É engraçado a tua entrevista chegar nessa hora, pois é algo que tem me ocorrido quando penso ou leio sobre ‘feminismos’. Saca todas essas questões de radfem’s, feminismo negro, feminismo trans, branco etc? Quando eu olho pra Amazônia eu entendo que ela é a mulher negra, índia, pobre no Brasil, assim como sul-sudeste seria o homem branco de classe média pra cima. Não estou ignorando a existência de mulheres negras, índias e pobres das outras regiões do Brasil. É uma analogia. Quando a gente compara grupos sociais distintos onde um dos grupos tem mais privilégios que outro, onde um dos grupos é marginalizado, onde as necessidades entre esses grupos são distintas por conta dessa desigualdade de privilégios, com certeza a Amazônia está para o Sudeste, por exemplo, como a mulher está para o homem, a mulher negra está para a branca, a trans está para cis, a pobre está para rica, e assim por diante. A gente saca isso quando vê os editais culturais por exemplo, que muitas vezes são inviáveis pra realidade daqui, ou quando sai o resultado e 90% dos premiados estão no sul e sudeste, e na sua maioria estão no Rio e São Paulo. E essa realidade se estende a todas a políticas públicas aplicadas à região. As hidrelétricas, as mineradoras, o agronegócio são verdadeiros estupradores da Amazônia, e podemos levar isso ao pé da letra inclusive, quando essas empresas abarrotam de homens uma cidade sem infraestrutura nenhuma, aumentando a prostituição, prostituição infantil e a violência. Enfim, quero dizer que sim, o feminismo amazônida tem necessidades diferentes que o feminismo no resto do Brasil não engloba. As mulheres daqui precisam lidar com distâncias enormes, isolamentos por rio ou por floresta, com pouca ou nenhuma infraestrutura como hospitais, escolas, creches, muitas à mercê de conflitos de terra e da ditadura dos senhores do agronegócio e empreiteiras. As que vivem nos centros urbanos não estão em condições assim tão diferentes.

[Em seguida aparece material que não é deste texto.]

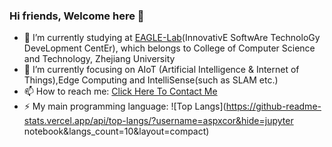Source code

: ### Hi friends, Welcome here 👋
- 🔭 I’m currently studying at [EAGLE-Lab](http://eagle.zju.edu.cn)(InnovativE SoftwAre TechnoloGy DeveLopment CentEr), which belongs to College of Computer Science and Technology, Zhejiang University
- 🌱 I’m currently focusing on AIoT (Artificial Intelligence & Internet of Things),Edge Computing and IntelliSense(such as SLAM etc.)
- 📫 How to reach me: [Click Here To Contact Me](mailto:aspxcor@gmail.com)
- ⚡ My main programming language: 
![Top Langs](https://github-readme-stats.vercel.app/api/top-langs/?username=aspxcor&hide=jupyter notebook&langs_count=10&layout=compact)

<!--
**aspxcor/aspxcor** is a ✨ _special_ ✨ repository because its `README.md` (this file) appears on your GitHub profile.

Here are some ideas to get you started:

- 🔭 I’m currently working on ...
- 🌱 I’m currently learning ...
- 👯 I’m looking to collaborate on ...
- 🤔 I’m looking for help with ...
- 💬 Ask me about ...
- 📫 How to reach me: ...
- 😄 Pronouns: ...
- ⚡ Fun fact: ...
-->
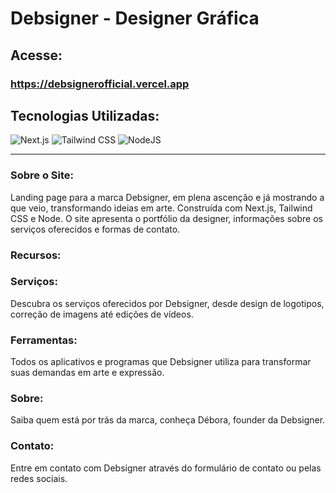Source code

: # Debsigner - Designer Gráfica

## Acesse: 
### https://debsignerofficial.vercel.app

## Tecnologias Utilizadas:
![Next.js](https://img.shields.io/badge/Next.js-000000?style=for-the-badge&logo=next.js&logoColor=white)
![Tailwind CSS](https://img.shields.io/badge/Tailwind_CSS-38B2AC?style=for-the-badge&logo=tailwind-css&logoColor=white)
 ![NodeJS](https://img.shields.io/badge/Node.js-43853D?style=for-the-badge&logo=node.js&logoColor=white)

---

### Sobre o Site:

Landing page para a marca Debsigner, em plena ascenção e já mostrando a que veio, transformando ideias em arte. Construída com Next.js, Tailwind CSS e Node. O site apresenta o portfólio da designer, informações sobre os serviços oferecidos e formas de contato.

### Recursos:

### Serviços: 
Descubra os serviços oferecidos por Debsigner, desde design de logotipos, correção de imagens até edições de vídeos.
### Ferramentas:
 Todos os aplicativos e programas que Debsigner utiliza para transformar suas demandas em arte e expressão.
### Sobre:
 Saiba quem está por trás da marca, conheça Débora, founder da Debsigner. 
### Contato:
 Entre em contato com Debsigner através do formulário de contato ou pelas redes sociais.
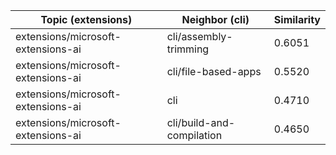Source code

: | Topic (extensions) | Neighbor (cli) | Similarity |
|-------------|-------------------|------------|
| extensions/microsoft-extensions-ai | cli/assembly-trimming | 0.6051 |
| extensions/microsoft-extensions-ai | cli/file-based-apps | 0.5520 |
| extensions/microsoft-extensions-ai | cli | 0.4710 |
| extensions/microsoft-extensions-ai | cli/build-and-compilation | 0.4650 |
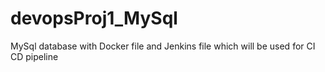 # devopsProj1_MySql
MySql database with Docker file and Jenkins file which will be used for CI CD pipeline
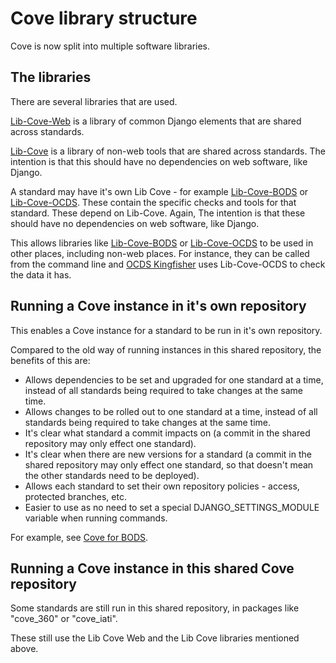 Cove library structure
======================

Cove is now split into multiple software libraries.

The libraries
-------------

There are several libraries that are used.

[Lib-Cove-Web](https://github.com/OpenDataServices/lib-cove-web) is a library of common Django elements that are shared across standards.

[Lib-Cove](https://github.com/OpenDataServices/lib-cove) is a library of non-web tools that are shared across standards. The intention is that this should have no dependencies on web software, like Django.

A standard may have it's own Lib Cove - for example [Lib-Cove-BODS](https://github.com/openownership/lib-cove-bods) or [Lib-Cove-OCDS](https://github.com/open-contracting/lib-cove-ocds).
These contain the specific checks and tools for that standard. These depend on Lib-Cove. Again, The intention is that these should have no dependencies on web software, like Django.

This allows libraries like [Lib-Cove-BODS](https://github.com/openownership/lib-cove-bods) or [Lib-Cove-OCDS](https://github.com/open-contracting/lib-cove-ocds) to be used in other places, including non-web places. For instance, they can be called from the command line and [OCDS Kingfisher](https://github.com/open-contracting/kingfisher) uses Lib-Cove-OCDS to check the data it has.

Running a Cove instance in it's own repository
----------------------------------------------

This enables a Cove instance for a standard to be run in it's own repository.

Compared to the old way of running instances in this shared repository, the benefits of this are:

* Allows dependencies to be set and upgraded for one standard at a time, instead of all standards being required to take changes at the same time.
* Allows changes to be rolled out to one standard at a time, instead of all standards being required to take changes at the same time.
* It's clear what standard a commit impacts on (a commit in the shared repository may only effect one standard).
* It's clear when there are new versions for a standard (a commit in the shared repository may only effect one standard, so that doesn't mean the other standards need to be deployed).
* Allows each standard to set their own repository policies - access, protected branches, etc.
* Easier to use as no need to set a special DJANGO_SETTINGS_MODULE variable when running commands.

For example, see [Cove for BODS](https://github.com/openownership/cove-bods).


Running a Cove instance in this shared Cove repository
------------------------------------------------------

Some standards are still run in this shared repository, in packages like "cove_360" or "cove_iati".

These still use the Lib Cove Web and the Lib Cove libraries mentioned above.
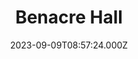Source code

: ---
date: 2023-09-09T08:57:24.000Z
title: Benacre Hall
latitude: 52.395382
longitude: 1.6798337
category: checkin
---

Ainda que as Vacas Profanas daqui atuem na capital mais privilegiada da Amazônia (Belém), ainda assim, lidamos com uma outra realidade ambiental, política e cultural. Temos que lidar com muita água!
A Amazônia e o feminino têm muitas coisas em comum, a meu ver. Ambos representam uma natureza/força completamente ameaçadora para o padrão patriarcal-cartesiano-capitalista presente, portanto elas devem ser marginalizadas, oprimidas, domadas a todo custo por essa lógica opressora. A Amazônia pra mim é uma grande representação do feminino. De forma que acredito mesmo que ser feminista aqui precisa estar diretamente relacionado com a luta contra barragens, contra o desmatamento, no resgate do conhecimento das ervas medicinais, na busca por tecnologias e políticas palpáveis pra nossa realidade ambiental. Acredito mesmo que a revolução dessa era parte do feminismo, e na minha concepção o feminismo e a ecologia partilham da mesma lógica, nesse sentido a Amazônia tem muito a contribuir nessa revolução.”
Luana, Luah, Tainá, assim como Camila, Bianca, Mariah, Aninha, Luizinha, Tempo Indefinido, Bufalla do Marajó, Duda Touro Bandoleiro, Victoria Rapsodia, Sendeira da Quebrada, Flávia, Twig, Clarisse, Karllana, Yasmin, Thainá, Maria, Elaine, Dandara, Luciana, Monique, Nanan, Adhara, Beth, Natália, Clara, Antonia, Érika, Janaína, Rebecca, Mariana, Michele, Tatiana e as demais Vacas – guerreiras – Profanas (que são tantas e cujos nomes eu infelizmente não pude lembrar inteiramente) são parte dessas mulheres da Amazônia que todos os dias lutam pela própria sobrevivência e pela transformação desse contexto social massacrado por normas políticas que, a todo custo, tentam domesticar a cultura indígena, negra, cabocla, para manter o progresso capitalista, heteronormativo, sexista, racista dilacerador da história dos povos originários de nosso país.
Obrigada companheiras Vacas por essa conversa e pela inspiração de todo dia!